Burn or recycle spent tokens?

The second key design element for a utility token is what happens once it has been used by a customer to pay the service fee. Is the token burnt or is it recycled back into the token’s economy?

Burning the token received as fees for the service will reduce supply. This may create supply constraints if the demand grows by building the customer base. As tokens are divisible up to 18 decimal places, they won’t run out, but the price of the token will increase. The price of these tokens will be much more sensitive to demand, compared to if the tokens received by service providers are recycled back into the token economy.

The token can be recycled back into the token economy by the service provider treating them like revenues. Will the service provider accumulate the tokens and effectively restrict the supply to market? Will they be used to pay staff or service providers and how will they use them? Does the company convert them to ether, bitcoin or fiat by selling the tokens back into the community via a crypto-exchange?

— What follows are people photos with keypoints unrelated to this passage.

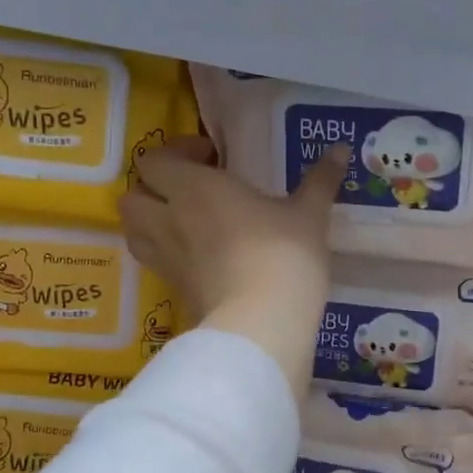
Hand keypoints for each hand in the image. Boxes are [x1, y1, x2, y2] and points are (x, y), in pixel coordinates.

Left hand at [120, 136, 348, 398]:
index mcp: (193, 189)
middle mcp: (169, 220)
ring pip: (134, 232)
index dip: (177, 153)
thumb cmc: (283, 255)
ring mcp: (166, 259)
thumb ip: (320, 180)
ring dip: (150, 222)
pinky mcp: (174, 292)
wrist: (262, 323)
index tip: (211, 157)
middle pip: (131, 196)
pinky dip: (167, 255)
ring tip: (185, 223)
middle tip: (189, 190)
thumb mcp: (309, 215)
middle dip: (152, 189)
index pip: (155, 160)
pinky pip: (155, 263)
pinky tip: (199, 257)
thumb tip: (341, 149)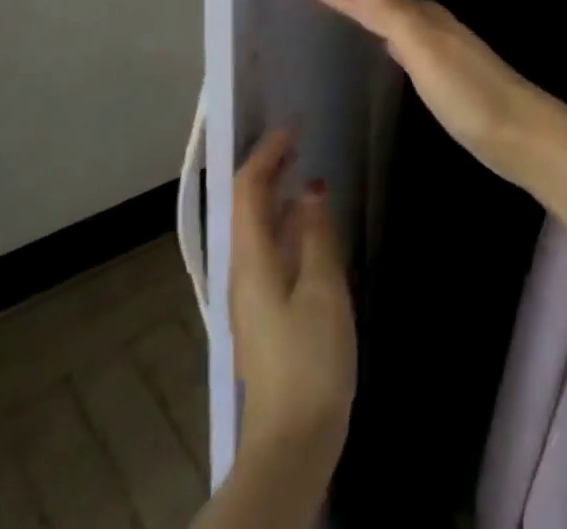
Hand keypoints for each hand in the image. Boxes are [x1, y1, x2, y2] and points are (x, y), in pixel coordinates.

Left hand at [228, 129, 355, 488]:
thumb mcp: (322, 289)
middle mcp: (244, 270)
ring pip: (259, 228)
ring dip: (277, 194)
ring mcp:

Recycling Energis transaction fees to customers as rewards for zero carbon consumption

Zero Carbon Project recycles up to 70% of the Energis transaction fees back to their customer base as a reward for switching to zero carbon energy; and thereby contributing to climate change. Customers will very quickly come to value Energis tokens as they capture the potential future utility value delivered by our zero carbon market. Energy suppliers or customers will need to purchase these Energis tokens from owners, in order to pay our market’s transaction fees.

Separation of service charging from token settlement

Another design issue is how the service fee is calculated, or what currency the fee is referenced against. For example, Zero Carbon Project calculates their transaction fees based on how much zero carbon energy is consumed by the customer. So for example, transaction fees charged to energy suppliers for household consumers are calculated using 1c/kWh; or about $50 for a typically household consuming 5,000kWh/year. The fees are calculated in USD but the electricity supplier must settle the transaction fees using Energis tokens.

This separation of the fee calculation from settling with tokens is critical; so that token owners are unable to gain unfair monopoly control over the token supply, forcing purchasers to pay monopoly rents to use the service. For example, the higher the Energis token price, the less tokens are required to pay for the service charged using USD.

Energis token ownership by the customers for the customers

The Zero Carbon Project aims for a democratic broad distribution of Energis tokens to our customers who consume electricity and want to contribute to climate change. The Project is most likely to succeed in making a serious contribution to tackling climate change if customers can be attracted at scale for mass adoption of zero carbon energy. This is more like to happen if the tokens are owned by a broad distribution of energy consumers who benefit from cheaper energy costs and from the value of Energis tokens.

Conclusions

Customers who receive the highest utility value from our zero carbon market may be willing to pay the most for Energis tokens, which improves economic efficiency. Customers who receive less utility value from our service, or even no utility value, may still want to receive and own the Energis tokens, as they can sell them to customers elsewhere in the world, who pay more because they may receive higher utility value from our zero carbon market.

For us at the Zero Carbon Project, this is the essence of why Ethereum blockchain is transformative for business and society; and can help us tackle climate change.